Voguons vers l’Île d’Elbe – Journal de bord #1

Voguons vers l’Île d’Elbe – Journal de bord #1

Après une semaine terrestre en Corse, nous avons débuté notre périple maritime à bord d’Isaniyo (que nous vous présenterons rapidement dans un autre article), direction l’Île d’Elbe. Notre objectif, rallier la Grèce à la voile, en longeant l’Italie en passant par des lieux mythiques comme Rome, Pompéi, les Îles Éoliennes, le détroit de Messine… Une belle aventure pour cette première partie d’année sabbatique.

Voilier arrivant à l'ile d'Elbe, avec un cactus en premier plan

Avant de prendre le large, une petite présentation de l’équipage s’impose.
Le capitaine c’est mon père, ancien équipier de courses au large sur de grands multicoques et une vie tournée vers la mer. Autant dire que son expérience sera très utile pour que la navigation se passe bien.
Il est assisté de ma mère, spécialiste de la météo, de la préparation de l’itinéraire et du choix des ports et zones de mouillage où nous irons.
Ensuite il y a les deux mousses, Roxane et moi. Je connais un petit peu plus la mer qu’elle, pour autant c’est une première longue navigation qui va débuter pour nous deux.


Marciana Marina

34nm – 8 heures – 4,2kt vitesse moyenne

Nous sommes partis de Bastia le 16 mai, direction Marciana Marina, notre première étape sur l’Île d’Elbe. Nous avions une grosse trentaine de milles nautiques à parcourir. Soit une distance pas insurmontable pour notre équipage, même pour les novices.

Bon à savoir :
Les unités utilisées dans le domaine de la navigation (maritime et aérienne) sont un peu différentes de celles dont nous avons l’habitude.

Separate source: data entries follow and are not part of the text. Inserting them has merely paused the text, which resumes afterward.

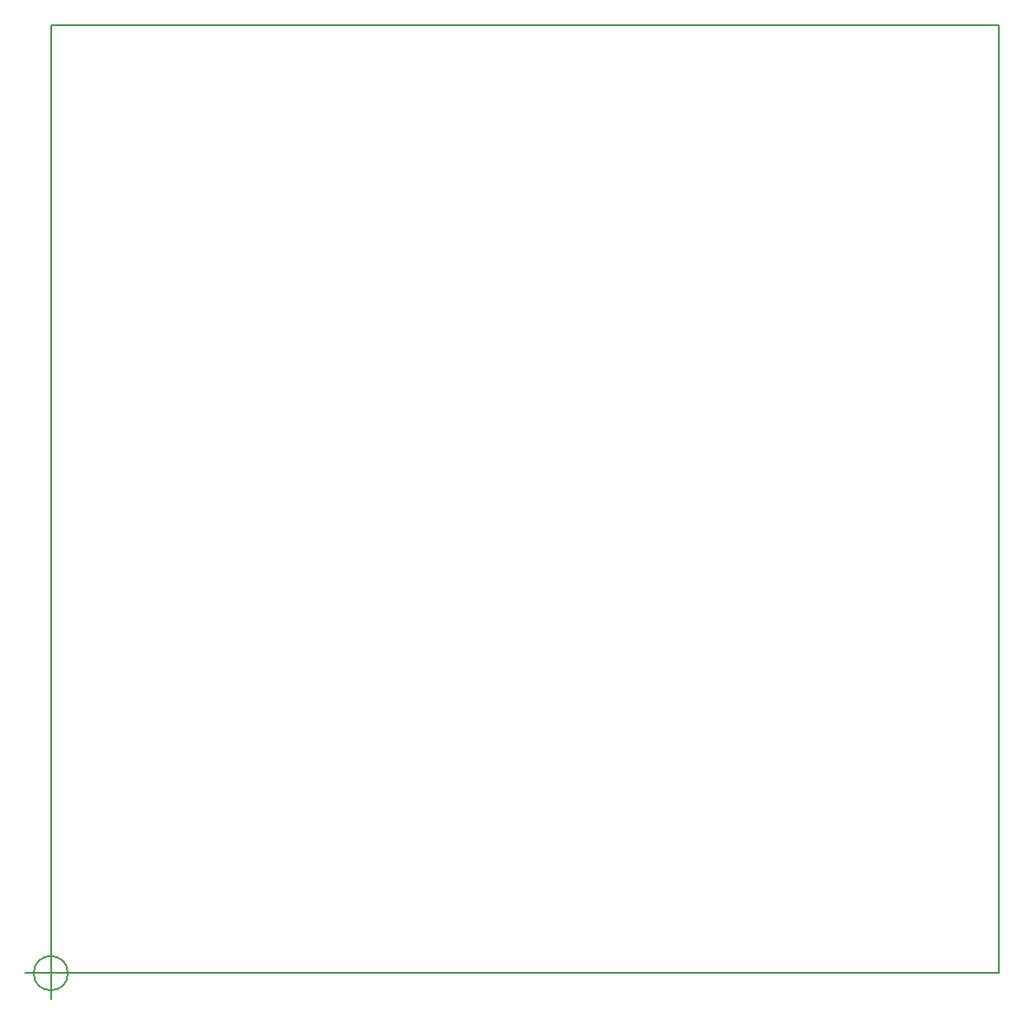
<source format=gbr>
%TF.GenerationSoftware,KiCad,Pcbnew,(5.1.6)-1*%
%TF.CreationDate,2020-06-01T16:59:43-04:00*%
%TF.ProjectId,upsat-comms-hardware,75707361-742d-4636-9f6d-6d732d686172,0.3*%
%TF.SameCoordinates,Original*%
%TF.FileFunction,Profile,NP*%
%FSLAX46Y46*%
G04 Gerber Fmt 4.6, Leading zero omitted, Abs format (unit mm)*
G04 Created by KiCad (PCBNEW (5.1.6)-1) date 2020-06-01 16:59:43*
%MOMM*%
%LPD*%
G01*
G04 APERTURE LIST*
%TA.AperFunction,Profile*%
%ADD10C,0.150000*%
%TD*%
G04 APERTURE END LIST*
D10*
X104166666Y-147100000D02*
G75*
G03*
X104166666Y-147100000I-1666666J0D01*
G01*
X100000000Y-147100000D02*
X105000000Y-147100000D01*
X102500000Y-144600000D02*
X102500000Y-149600000D01*
X102500000Y-147100000D02*
X195000000Y-147100000D01*
X195000000Y-147100000D02*
X195000000Y-54600000D01*
X195000000Y-54600000D02*
X102500000Y-54600000D01*
X102500000Y-54600000D02*
X102500000Y-147100000D01*
M02*

</source>
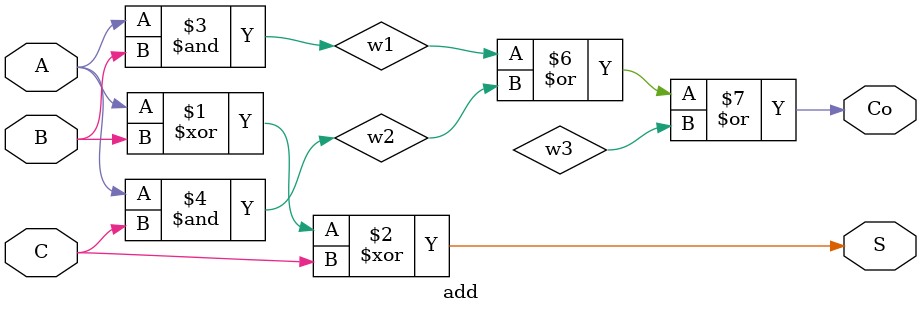
<source format=v>
`timescale 1ns / 1ps


module add(Co,S,A,B,C);
    input A,B,C;
    output Co,S;
    xor(S,A,B,C);
    wire w1,w2,w3;
    and(w1,A,B);
    and(w2,A,C);
    and(W3,B,C);
    or(Co,w1,w2,w3);
endmodule

</source>
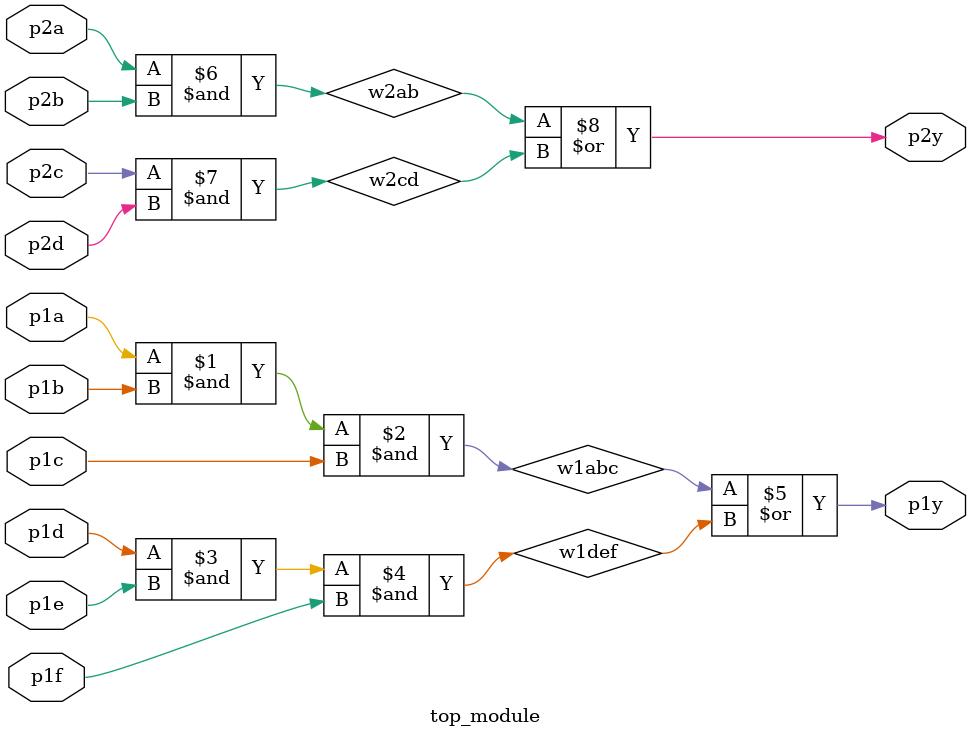
<source format=v>
module top_module (
	input p1a, p1b, p1c, p1d, p1e, p1f,
	output p1y,
	input p2a, p2b, p2c, p2d,
	output p2y);

	wire w1abc; // AND p1a, p1b, p1c
	wire w1def; // AND p1d, p1e, p1f

	assign w1abc = p1a & p1b & p1c;
	assign w1def = p1d & p1e & p1f;
	assign p1y = w1abc | w1def;

	wire w2ab; // AND p2a, p2b;
	wire w2cd; // AND p2c, p2d;

	assign w2ab = p2a & p2b;
	assign w2cd = p2c & p2d;
	assign p2y = w2ab | w2cd;
endmodule
</source>
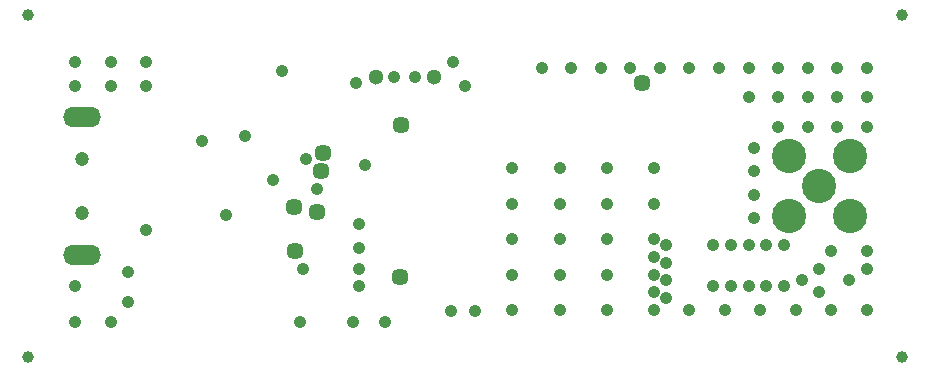
<source format=gbs>
G04*
G04 #@! TF.GenerationSoftware,Altium Limited,Altium Designer,18.1.1 (9)*
G04*
G04 Layer_Color=16711935*
%FSLAX42Y42*%
%MOMM*%
G71*
G01*
G75*
%ADD28C,1.00*%
%ADD29C,1.45*%
%ADD30C,2.90*%
%ADD31C,1.30*%
%ADD32C,1.20*%
%ADD33O,3.20X1.70*%
%ADD34C,1.45*%
%ADD35C,1.05*%
D28*
X7200Y-200D02*
D03*
X-200D02*
D03*
X7200Y2700D02*
D03*
X-200D02*
D03*
D29*
X2960Y1770D02*
D03*
D30*
X6755Y995D02*
D03*
X6245Y1505D02*
D03*
X6755D02*
D03*
X6245Y995D02*
D03*
X6500Y1250D02*
D03*
D31*
X3238Y2175D02*
D03*
X2750D02*
D03*
D32*
X254Y1025D02*
D03*
Y1475D02*
D03*
D33*
Y665D02*
D03*
Y1835D02*
D03*
D34*
X2060Y700D02*
D03*
X2250Y1030D02*
D03*
X2050Y1075D02*
D03*
X5000Y2125D02*
D03*
X2277Y1373D02*
D03*
X2300Y1525D02*
D03*
X2950Y480D02*
D03*
D35*
X2150Y1475D02*
D03*
X2600Y725D02*
D03*
Y925D02*
D03*
X2600Y550D02*
D03*
Y400D02*
D03*
X5600D02*
D03*
X3580Y190D02*
D03*
X1640Y1670D02*
D03*
X2650Y1425D02*
D03*
X650Y525D02*
D03*
X800Y875D02*
D03*
X2250Y1225D02*
D03*
X1875Y1300D02*
D03*
X3500Y2100D02*
D03*
X5100Y350D02*
D03*
Y650D02*
D03*
X2575Y2125D02*
D03*
X3400Y2300D02*
D03*
X3075Y2175D02*
D03*
X2900D02*
D03*
X2825Y100D02*
D03*
X2550D02*
D03*
X2100D02*
D03*
X500D02*
D03*
X200D02*
D03*
Y400D02*
D03*
Y2100D02*
D03*
X500D02*
D03*
X800D02*
D03*
Y2300D02*
D03*
X500D02*
D03*
X200D02*
D03*
X6500Y350D02*
D03*
X6750Y450D02*
D03*
X6900Y700D02*
D03*
Y550D02*
D03*
X4150Y2250D02*
D03*
X4400D02*
D03*
X4650D02*
D03*
X4900D02*
D03*
X5150D02*
D03*
X5400D02*
D03*
X5650D02*
D03*
X5900D02*
D03*
Y2000D02*
D03*
X6150Y2250D02*
D03*
X6400D02*
D03*
X6650D02*
D03*
X6900D02*
D03*
Y2000D02*
D03*
X6650D02*
D03*
X6400D02*
D03*
X6150D02*
D03*
X6900Y1750D02*
D03*
X6650D02*
D03*
X6400D02*
D03*
X6150D02*
D03*
X5200Y750D02*
D03*
Y450D02*
D03*
Y600D02*
D03*
Y300D02*
D03*
X5600Y750D02*
D03*
X6600Y700D02*
D03*
X6500Y550D02*
D03*
X6350Y450D02*
D03*
X6200Y400D02*
D03*
X6050D02*
D03*
X5900D02*
D03*
X5750D02*
D03*
X6200Y750D02*
D03*
X6050D02*
D03*
X5900D02*
D03*
X5750D02*
D03*
X6900Y200D02*
D03*
X6600D02*
D03*
X6300D02*
D03*
X6000D02*
D03*
X5700D02*
D03*
X3380Y190D02*
D03*
X5400Y200D02*
D03*
X5100D02*
D03*
X4700D02*
D03*
X4300D02*
D03*
X3900D02*
D03*
X5100Y500D02*
D03*
X4700D02*
D03*
X4300D02*
D03*
X3900D02*
D03*
X5100Y800D02*
D03*
X4700D02*
D03*
X4300D02*
D03*
X3900D02*
D03*
X5100Y1100D02*
D03*
X4700D02*
D03*
X4300D02*
D03*
X3900D02*
D03*
X5100Y1400D02*
D03*
X4700D02*
D03*
X4300D02*
D03*
X3900D02*
D03*
X1475Y1000D02*
D03*
X1275Y1634D02*
D03*
X1950Y2225D02*
D03*
X5950Y975D02*
D03*
Y1175D02*
D03*
Y1375D02*
D03*
Y1575D02*
D03*
X650Y270D02*
D03*
X2125Y550D02*
D03*
M02*

</source>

1 mille nautique (nm) = 1,852 km (unité de distance)
1 noeud (kt) = 1,852 km/h (unité de vitesse)


Cependant, la durée de la journée et l’état de la mer ne m’aura pas épargné… Un ciel gris et très bas, des vagues de face pendant plusieurs heures, il n’en fallait pas plus pour me déclencher un mal de mer carabiné. Je ne vais pas vous faire un dessin, mais ce n’était pas joli à voir. Je crois que je ne m’étais jamais trouvé aussi mal à bord d’un bateau. Sans doute que la transition d’une semaine très terrienne à une étape maritime fut trop brusque pour mon oreille interne. Roxane a mieux tenu le coup, grâce, peut-être à des lunettes un peu spéciales que nous vous présenterons rapidement.

L’arrivée à Marciana Marina fut salvatrice, un joli port, un village typique bordant l’eau, et surtout… les premières glaces d’Italie. Nous avions presque oublié la générosité des Italiens quant au remplissage de cornet. De quoi me remettre rapidement d’aplomb.

Nous sommes restés deux jours dans le coin à cause d’un fort coup de vent qui ne nous permettait pas de mettre les voiles. Le temps pour nous de préparer la suite, de visiter les alentours, et de s’imprégner de la Dolce Vita italienne. Et quoi de mieux qu’un restaurant en terrasse pour oublier le Covid et les tests PCR obligatoires pour arriver en Italie ? Plus de 6 mois que nous attendions ce moment…

Port de Marciana Marina depuis les hauteurs
Petite plage de Marciana Marina

Porto Azzuro

27nm – 6 heures 30 – 4,3kt vitesse moyenne

Nous avons quitté la douceur de Marciana Marina avec le sentiment que l’Île d’Elbe nous avait bien accueillis. L’étape suivante nous dirigeait vers le Sud-Est de l’île. Après une journée de vent tantôt portant, tantôt au près, l’arrivée dans l’enclave de Porto Azzurro fut des plus magnifiques. Une terre découpée par d’anciennes forteresses, un arrière-pays agricole, et une ville pleine de vie.

Porto Azzuro depuis le voilier

Nous avons rapidement pris le pli de la « glace d’arrivée », et de la balade de début de soirée pour explorer les environs. Laissant à Roxane le temps de sortir son Nikon et de nous régaler de quelques beaux clichés.

Nos premiers voisins de quai furent Suisses, Allemands ou Italiens, mais encore peu de contacts sont tissés du fait de la température encore fraîche, du peu de temps que nous restions, et d’une barrière invisible encore dressée par le Covid.

En hissant les voiles le lendemain matin, nous avions en nous, l’espoir de revenir sur cette belle île d’Elbe. Mais c’est une traversée vers l’Italie continentale qui nous attendait.